Solar installations are rocketing worldwide as solar electricity becomes cheaper than electricity from fossil fuels – its already happened in 105 countries. This is the tipping point where economics takes over from altruism and solar PV becomes a serious part of the global energy mix.
The steady drop in cost-per-watt is great news for the end user and is enabled by simultaneous increases in cell efficiency and lower manufacturing costs.
If you’re a cell manufacturer, though, dropping prices are a double-edged sword: strong demand is good, but you must continuously lower costs by improving your manufacturing processes in order to be profitable.
So, in a fiercely competitive industry, how is this done? A great example of how cell manufacturers can boost profitability is an emerging technique called “double printing.” I first wrote about double printing three years ago, when the technique was in its infancy. Today, it’s rapidly being adopted by cell manufacturers around the world.
More efficient cells are a good thing, naturally, as this histogram graphic shows. More efficient cells are worth more, and help a manufacturer stand out in a crowded marketplace. Changing the design of the cells to make them more efficient can yield immediate benefits, as long as implementing the change doesn’t cost more than the extra revenue.
Repeatability is also a strong lever: every time you make a substandard cell the bottom line suffers. After all, it costs the same to make a cell whether it works well or not. And obviously, minimizing the amount of raw material in each cell is beneficial.
Let’s take a look at a typical cell. The vast majority of cells made today have a network of conducting lines on the front which carry electricity away from the cell. They’re laid down using a screen printing process, where silver paste is forced through a stencil onto the wafer and then cured in an oven. Today’s state-of-the-art lines are 60-80 micrometers wide.
After the silicon wafer itself, the largest material cost is silver paste, about 140mg of which is used to form the network of contact lines on the front of most cells today. Clearly, using less paste is a good thing. But the contacts are expensive in another way: by taking up real estate on the front of the wafer that would otherwise be harvesting light energy, they also cost efficiency.
(It would be great to remove the front side lines entirely, and there are cell architectures that do just that, moving all the contacts to the back side of the wafer. However, today, the extra manufacturing complexity prevents them from being economically viable in most cases.)
Sadly, you can’t just print thinner lines: thinner lines have higher resistance and they’re difficult to print, which can result in broken lines, called “interrupts” which result in lower efficiency cells that will probably be scrapped.
What you can do, though, is print narrower, taller lines by a technique called “double printing,” where a second set of lines is printed on top of the first. This isn’t an easy thing to do: it requires precise alignment of the wafer and printing head to ensure the second set of lines is exactly on top of the first.
But with a sophisticated machine vision system and some hefty computer processing, this can be done quickly and accurately enough to keep up with a screen printer that can spit out a finished cell every two seconds. This allows users to double print lines just 50?m wide with much better repeatability, leading to better yield. In addition, double printing reduces paste consumption by 20% and boosts absolute cell efficiency by as much as 0.2% (e.g. from 17% to 17.2% efficiency). That might not sound like a lot, but combined, these benefits can add up to a gross profit increase of a whopping 15%.

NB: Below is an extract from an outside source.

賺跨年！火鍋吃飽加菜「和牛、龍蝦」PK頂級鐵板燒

The proof is in the field: three of the world’s top ten module manufacturers are converting their production lines to add double printing. Pretty soon, double-printed lines will be everywhere.

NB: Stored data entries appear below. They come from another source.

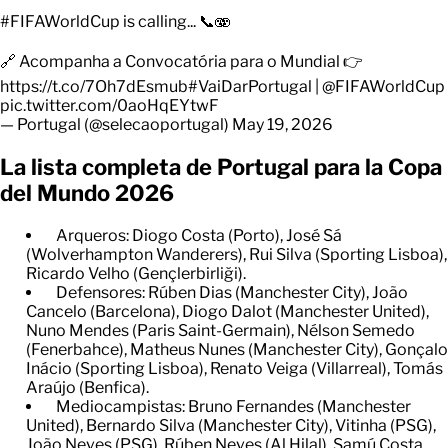
#FIFAWorldCup
is calling... 📞🫨
🔗 Acompanha a Convocatória para o Mundial 👉
https://t.co/7Oh7dEsmub
#VaiDarPortugal
|
@FIFAWorldCup
pic.twitter.com/0aoHqEYtwF
— Portugal (@selecaoportugal)
May 19, 2026
La lista completa de Portugal para la Copa
del Mundo 2026
Arqueros: Diogo Costa (Porto), José Sá
(Wolverhampton Wanderers), Rui Silva (Sporting Lisboa),
Ricardo Velho (Gençlerbirliği).
Defensores: Rúben Dias (Manchester City), João
Cancelo (Barcelona), Diogo Dalot (Manchester United),
Nuno Mendes (Paris Saint-Germain), Nélson Semedo
(Fenerbahce), Matheus Nunes (Manchester City), Gonçalo
Inácio (Sporting Lisboa), Renato Veiga (Villarreal), Tomás
Araújo (Benfica).
Mediocampistas: Bruno Fernandes (Manchester
United), Bernardo Silva (Manchester City), Vitinha (PSG),
João Neves (PSG), Rúben Neves (Al Hilal), Samú Costa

We predict double-printed lines will be everywhere in the near future, helping to fulfill the increasingly-important need for low-cost, rapidly implemented techniques that offer an immediate boost to the bottom line.
Dr. Giorgio Cellere is a Research and Development Manager for Baccini Cell Systems at Applied Materials. He previously worked on developing biochips and electronics for the space and satellite industry at Padua University where he received his Ms.D. and Ph.D. He has received several awards for advanced scientific research, and has been widely published in leading scientific journals and books. He is a senior member of the IEEE.